## Problem statement
Give again, word for word, each line below starting at the one that contains "wrist: (147, 305)" and ending at the one that contains "pinky mcp: (85, 261)".

** Opening Records for this exercise block **

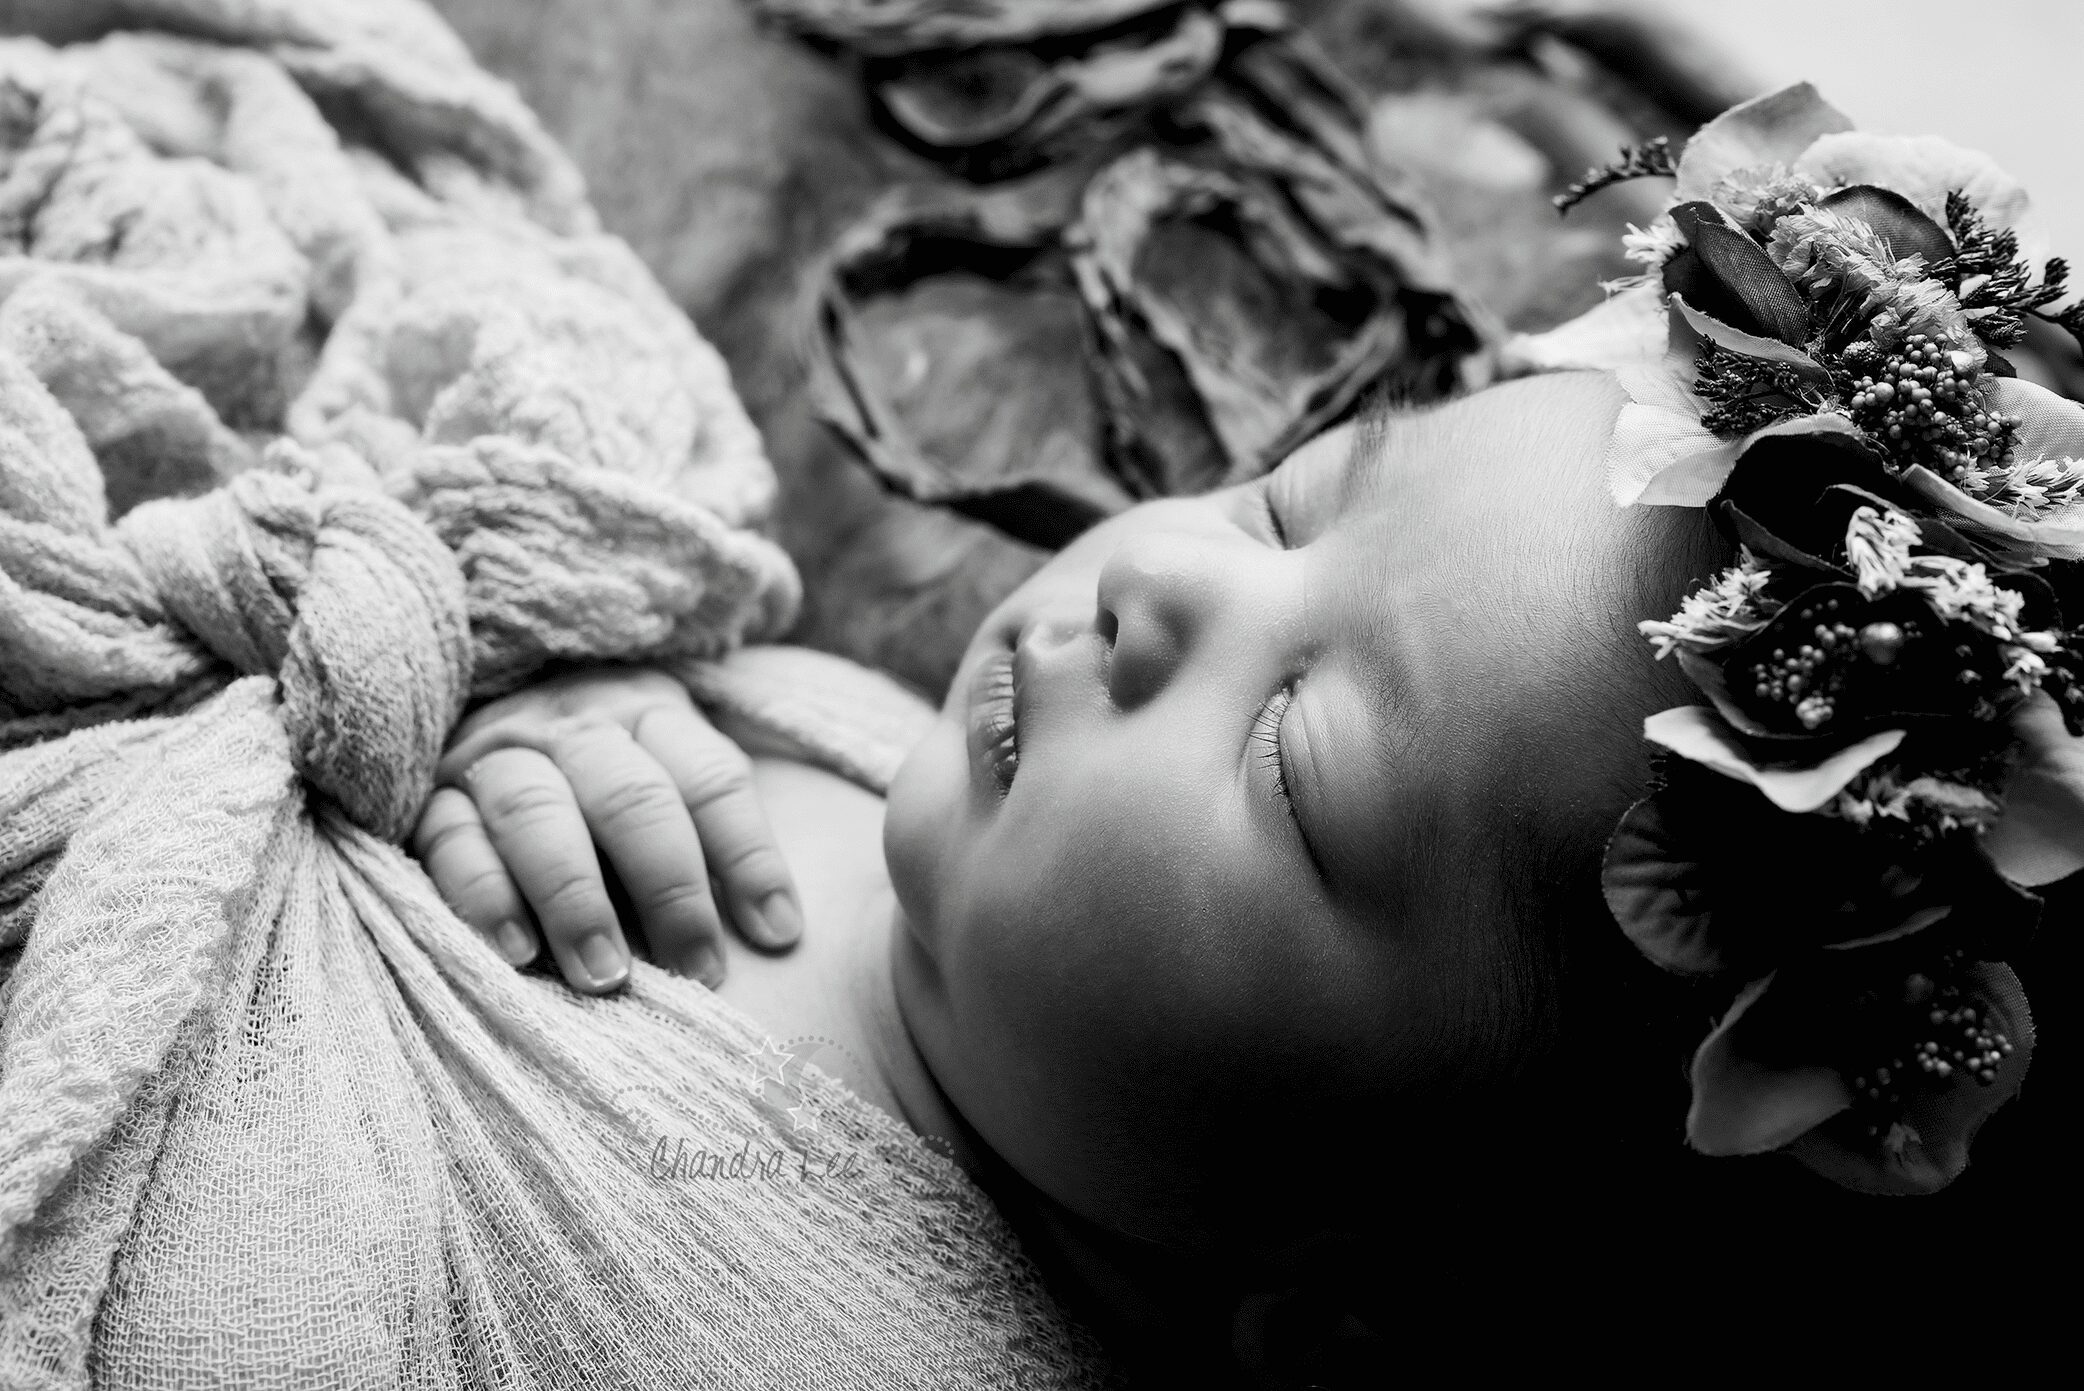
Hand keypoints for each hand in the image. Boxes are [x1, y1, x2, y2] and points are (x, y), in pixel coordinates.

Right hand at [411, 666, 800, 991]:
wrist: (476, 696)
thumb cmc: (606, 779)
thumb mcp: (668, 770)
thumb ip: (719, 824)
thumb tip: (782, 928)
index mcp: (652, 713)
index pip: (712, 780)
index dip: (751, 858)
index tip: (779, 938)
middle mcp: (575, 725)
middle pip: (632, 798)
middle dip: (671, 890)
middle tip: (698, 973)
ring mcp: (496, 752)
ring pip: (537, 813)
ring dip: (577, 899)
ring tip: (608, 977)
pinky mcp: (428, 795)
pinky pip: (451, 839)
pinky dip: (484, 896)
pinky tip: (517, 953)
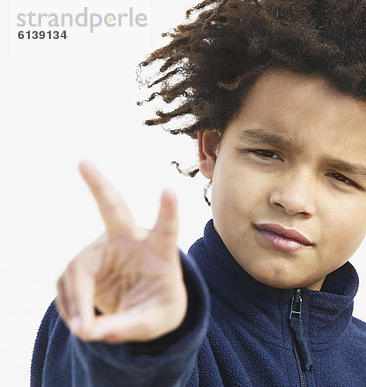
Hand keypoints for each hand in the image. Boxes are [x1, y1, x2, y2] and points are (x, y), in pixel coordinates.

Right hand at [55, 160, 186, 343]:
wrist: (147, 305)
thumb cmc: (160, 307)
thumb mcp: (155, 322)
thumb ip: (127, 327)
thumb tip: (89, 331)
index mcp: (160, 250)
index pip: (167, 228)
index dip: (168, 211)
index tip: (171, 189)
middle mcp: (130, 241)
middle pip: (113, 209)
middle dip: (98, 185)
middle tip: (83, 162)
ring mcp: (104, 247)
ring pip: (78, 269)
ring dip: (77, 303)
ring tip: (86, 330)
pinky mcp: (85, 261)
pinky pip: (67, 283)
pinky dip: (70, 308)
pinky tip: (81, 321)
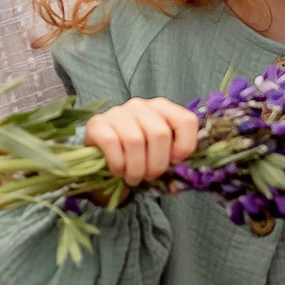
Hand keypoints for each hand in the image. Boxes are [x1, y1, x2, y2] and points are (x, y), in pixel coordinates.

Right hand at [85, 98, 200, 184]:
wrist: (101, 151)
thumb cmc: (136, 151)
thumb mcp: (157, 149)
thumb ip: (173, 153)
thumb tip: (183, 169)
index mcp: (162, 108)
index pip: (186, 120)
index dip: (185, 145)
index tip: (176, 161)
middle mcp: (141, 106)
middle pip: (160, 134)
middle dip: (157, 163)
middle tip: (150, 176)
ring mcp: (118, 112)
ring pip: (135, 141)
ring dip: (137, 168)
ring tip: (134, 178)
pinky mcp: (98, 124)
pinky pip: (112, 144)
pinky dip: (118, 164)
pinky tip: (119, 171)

** Closing Records for this exercise block **

## Response to the exercise
wrist: (147, 305)
thumb cmc: (160, 307)
thumb mcp: (155, 322)
thumb ip: (127, 327)
thumb tip: (89, 331)
index mcp: (160, 250)
index pip: (167, 228)
index dip: (168, 211)
index tip: (171, 189)
middle mcp: (130, 241)
middle pip: (113, 209)
middle dip: (98, 185)
middle tip: (83, 162)
ring mcp: (104, 247)
ring pip: (78, 269)
ring dip: (77, 303)
ring tip: (86, 330)
pinky mcp: (85, 261)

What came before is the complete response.